═══ Exercise materials

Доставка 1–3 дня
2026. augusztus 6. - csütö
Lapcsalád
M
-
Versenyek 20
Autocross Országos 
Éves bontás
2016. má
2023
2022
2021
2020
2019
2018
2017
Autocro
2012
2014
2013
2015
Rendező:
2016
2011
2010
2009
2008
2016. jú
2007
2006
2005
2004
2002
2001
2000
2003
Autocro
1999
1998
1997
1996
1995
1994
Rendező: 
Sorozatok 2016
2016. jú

══════
═══ Exercise materials

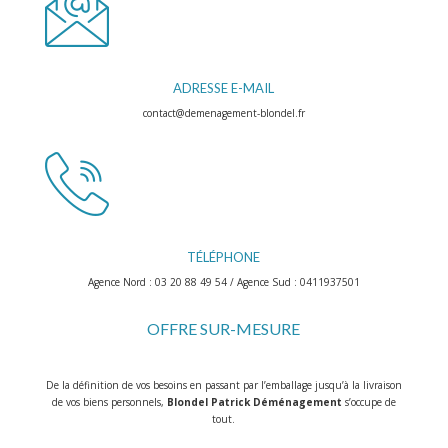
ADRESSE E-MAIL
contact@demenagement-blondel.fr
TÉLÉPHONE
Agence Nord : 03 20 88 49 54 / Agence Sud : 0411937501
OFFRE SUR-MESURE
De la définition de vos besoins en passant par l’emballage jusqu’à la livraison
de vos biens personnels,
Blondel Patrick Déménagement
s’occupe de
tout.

══════

▸ **Work instructions**
From the line containing "ADRESSE E-MAIL" down to the line containing "Blondel Patrick Déménagement" in the material above, reproduce every line exactly, including the two end lines.

▸ **Solution to this task**
ADRESSE E-MAIL
contact@demenagement-blondel.fr
TÉLÉPHONE
Agence Nord : 03 20 88 49 54 / Agence Sud : 0411937501
OFFRE SUR-MESURE
De la définition de vos besoins en passant par l’emballage jusqu’à la livraison
de vos biens personnels,
Blondel Patrick Déménagement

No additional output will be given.